Toutes ces ratées de la prospective ont au moins eu le mérite de donner à bien des analystes une bonne leçon d’humilité. L’incertain caractérisant un monde de plus en plus complexe, la planification rigide, la planification à l’ancienne, représente la certitude absolue d’aboutir à l’échec. Le changement de nom du bon vieux Haut Commissariat au Plan, devenu France Stratégie, est à ce sujet fort révélateur. Il vous est impossible de vous transformer en « Madame Irma », rappelait dans la même logique un ami expert-comptable à des créateurs d’entreprises.

Si l’art divinatoire n’a pas de place en économie, faut-il pour autant naviguer à vue ?

A cette interrogation, répondons simplement que la prémonition ne doit pas être confondue avec l’anticipation, cette grande faculté qui fait que certains décideurs prennent une longueur d’avance sur leurs concurrents.

Le vrai stratège est celui qui ose envisager la perspective, que les paradigmes ayant servi de base à l’élaboration de son plan d’action puissent changer. Que la réalité de demain n’épousera pas forcement ses désirs d’hier et d’aujourd’hui. De la sorte, il se prémunira au mieux du risque de devenir un jour la victime collatérale des circonstances.

Mieux encore. Veiller à ne pas se prendre pour un prophète ne doit pas conduire à s’interdire d’avoir quelques intuitions. Elles peuvent parfois s’avérer éclairantes.
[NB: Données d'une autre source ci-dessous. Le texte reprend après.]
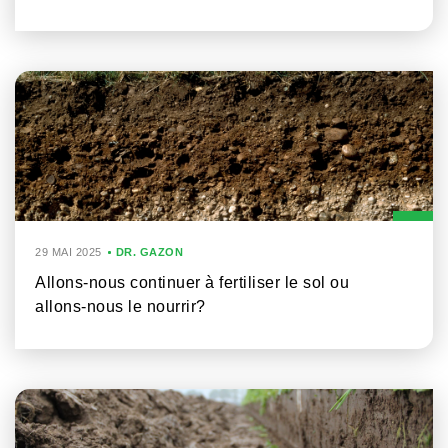
29 MAI 2025
DR. GAZON
Allons-nous continuer à fertiliser le sol ou
allons-nous le nourrir?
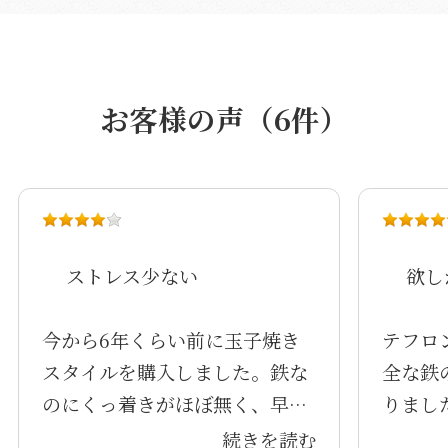
お客様の声（6件）
ストレス少ない
欲し
今から6年くらい前に玉子焼き
テフロ
スタイルを購入しました。鉄な
全な鉄
のにくっ着きがほぼ無く、早朝
りまし
からの夫の弁当作りにストレス
を軽減
続きを読む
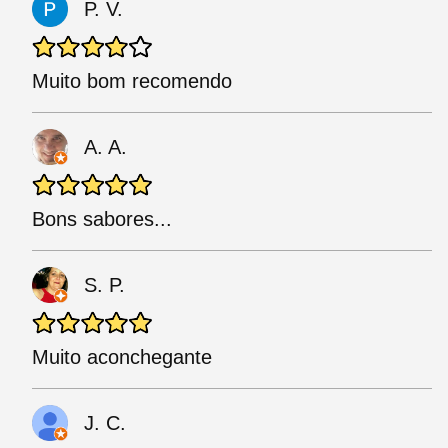
P. V.
Muito bom recomendo
A. A.
Bons sabores...
S. P.
Muito aconchegante
J. C.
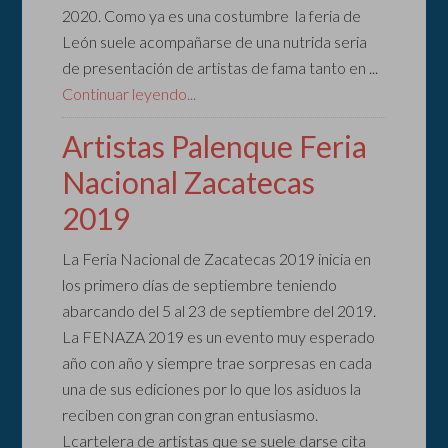
2020. Como ya es una costumbre la feria de
León suele acompañarse de una nutrida seria
de presentación de artistas de fama tanto en ...
Continuar leyendo...
Artistas Palenque Feria
Nacional Zacatecas
2019
La Feria Nacional de Zacatecas 2019 inicia en
los primero días de septiembre teniendo
abarcando del 5 al 23 de septiembre del 2019.
La FENAZA 2019 es un evento muy esperado
año con año y siempre trae sorpresas en cada
una de sus ediciones por lo que los asiduos la
reciben con gran con gran entusiasmo.
Lcartelera de artistas que se suele darse cita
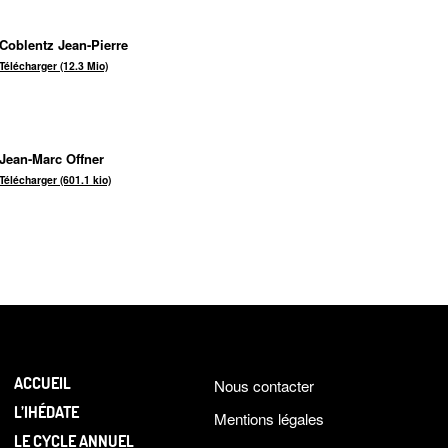
Coblentz Jean-Pierre
Télécharger (12.3 Mio)
Jean-Marc Offner
Télécharger (601.1 kio)
ACCUEIL
Nous contacter
L’IHÉDATE
Mentions légales
LE CYCLE ANNUEL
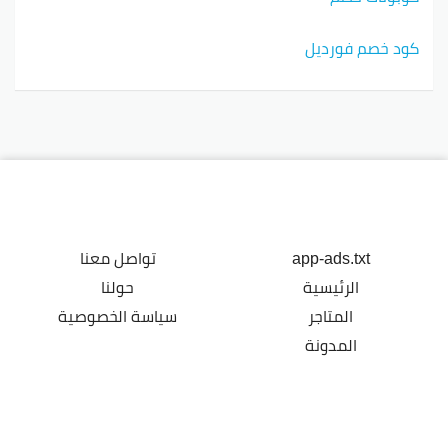
كود خصم فورديل
app-ads.txt
تواصل معنا
الرئيسية
حولنا
المتاجر
سياسة الخصوصية
المدونة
Car c’est bien le même Winston Churchill qui en 1945, de retour de la conférence de Yalta, expliquait que nul se saurait prévoir si l’Union Soviétique allait respecter ses engagements, avait quinze plus tôt, avant même 1933, alerté l’opinion internationale à propos de la menace guerrière inéluctable, que faisait peser la folie hitlérienne sur le monde entier. On aurait aimé que le sémillant Premier ministre de sa Majesté soit davantage entendu. On lui pardonne du coup toutes ses erreurs stratégiques antérieures ; elles sont légions. Il vaut mieux avoir mille idées de qualité variable, pour en dégager une ou deux qui marqueront leur temps, que pas d’idées du tout.